- Born: 14 December 1932 Alawalpur, Punjab, British India Present-day India
- Died: 20 June 2009 (aged 76) Islamabad, Pakistan
- Education: University of the Punjab Forman Christian College
- Known for: Discovery of the biological method of oil palm pollination
- Scientific career
- Fields: Entomology
- Workplaces: Gordon College, Rawalpindi Commonwealth Institute of Biological Control (CIBI)

= Rahman Syed =

Pakistani entomologist, professor, and actor

Datuk Rahman Anwar Syed (14 December 1932 – 20 June 2009) was a Pakistani entomologist, professor, actor, and entrepreneur, best known for his discovery of the biological method of oil palm pollination.

==Early life==

Rahman Anwar Syed was born into a Muslim family of the village of Alawalpur, Punjab, British India, the eldest of seven children. His father, Major Dr. Abdul Majeed, was a doctor in the British Indian Army and a renowned malariologist. Given Dr. Majeed's frequent absence from home due to the demanding nature of his work, Syed became independent at an early age. The untimely loss of his mother added to the hardships of his childhood.

Syed received his primary education at a local village school, sitting upon dirt mats outdoors in searing heat. It was after the harrowing 1947 Partition of India, when his family made the dangerous journey to the Pakistani city of Karachi, that Syed began to show his promise. There he gained admission to the renowned Dayaram Jethamal Science College, joining its University Officers Training Course and achieving success academically. Syed moved on to Lahore's prestigious Forman Christian College, where he developed a lasting interested in physical science and zoology.

Syed was an avid sportsman, captaining Forman Christian College's football team and playing racquet sports. Throughout life he was a passionate fan of cricket.

In the latter stages of his youth, Syed delved into acting, playing a lead role in the Pakistan Television drama, Lagan Apni Apni.

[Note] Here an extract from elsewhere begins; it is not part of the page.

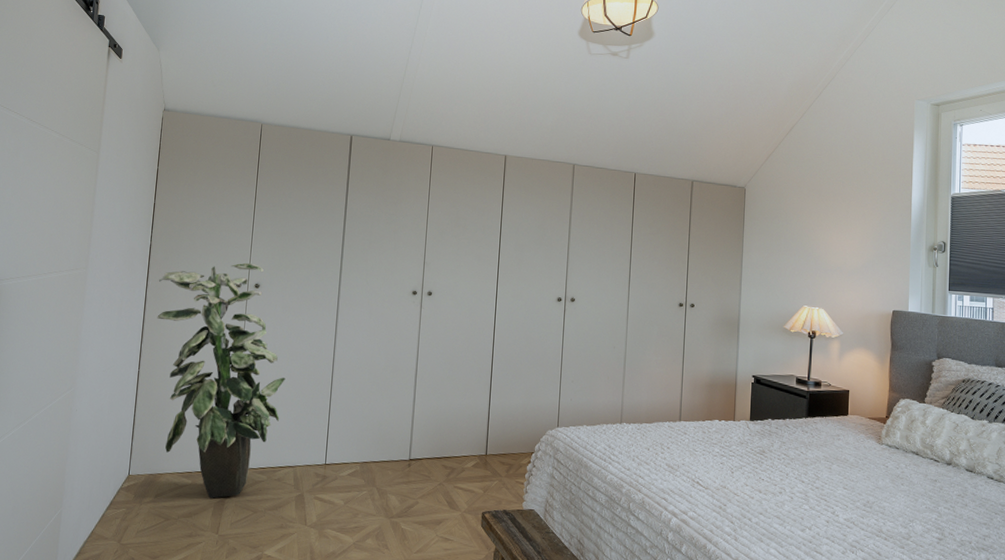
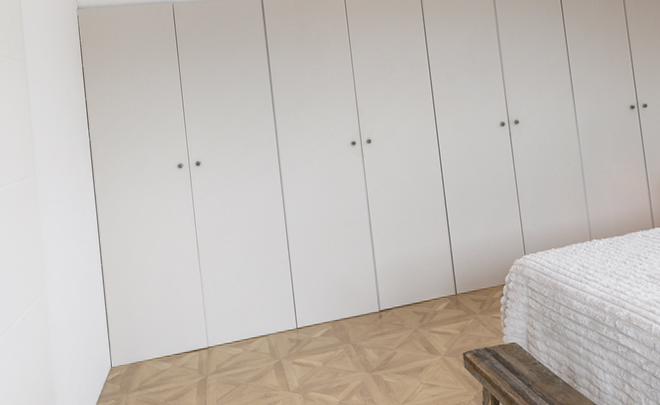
indoor plant: present [157,262,286,499] -> none [103,142,245,378]

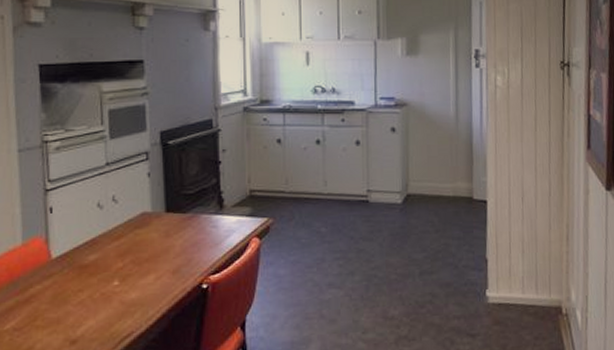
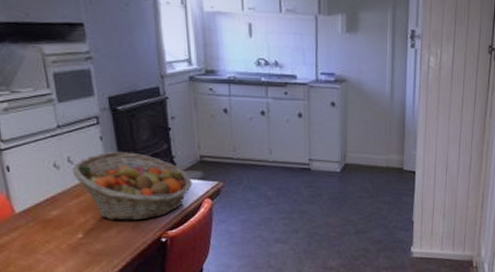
fruit basket: none [115,188,240,265] -> present [71,152,192,221]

==Further education and career==

Rahman Anwar Syed's first job, in 1962, was one teaching zoology at Gordon College, Rawalpindi, a post he held for six years. In 1968 he joined the Commonwealth Institute of Biological Control and became involved in entomological research. His initial work with the institute involved the biological control of fruit flies, an endeavor especially important to Pakistan's agricultural sector. At this time he completed his formal education, being awarded a PhD from the University of Punjab in Lahore.

==Oil palm pollination research and discovery==

After his doctoral studies, Syed was posted by the Commonwealth Institute of Biological Control to Sabah, Malaysia, where he gained a measure of notoriety for his work that led to the doing away of certain insecticides through the use of a virus to control palm leaf-eating nettle caterpillars. Leslie Davidson, then Chairman of Unilever oil palm plantations in Malaysia, hired Syed to investigate a hunch he had on the possibility of oil palm pollination being doable by insects rather than, as conventional wisdom had it, solely by wind or by hand. Syed's field and laboratory research in Cameroon yielded the conclusive discovery of the most efficient pollinator of the oil palm, the weevil species Elaeidobious kamerunicus. In 1979 he published his findings in the Bulletin of Entomological Research. The newly recognized African oil palm weevil, E. kamerunicus, was approved for importation and brought to the plantations of Malaysia in 1981. Its release was a great success, dramatically improving palm oil production, ending the costly and time-consuming practice of hand-pollination, and speeding plantation expansion, all with little to no negative biological impact.

==Later life and legacy==

For his contribution to the Sabah and Malaysia's economic and social wellbeing, the Malaysian state of Sabah bestowed upon Rahman Anwar Syed the honorary title of Datuk. In its first post-release year alone, E. kamerunicus was calculated to have increased Malaysian oil palm production by approximately US$370 million. The weevil has since been employed as chief pollinator of oil palms in all other parts of the world where it did not already exist, and its economic impact has continued to build exponentially over the years.

Syed fathered four sons by his wife of fifty-one years. He remained active in entomology consulting and in business until his death, founding, owning, and chairing Nourbiz Pvt. Ltd., a Pakistani snack food company responsible for the well-known Korneez brand. He died at his home in Islamabad after a long battle with colorectal cancer.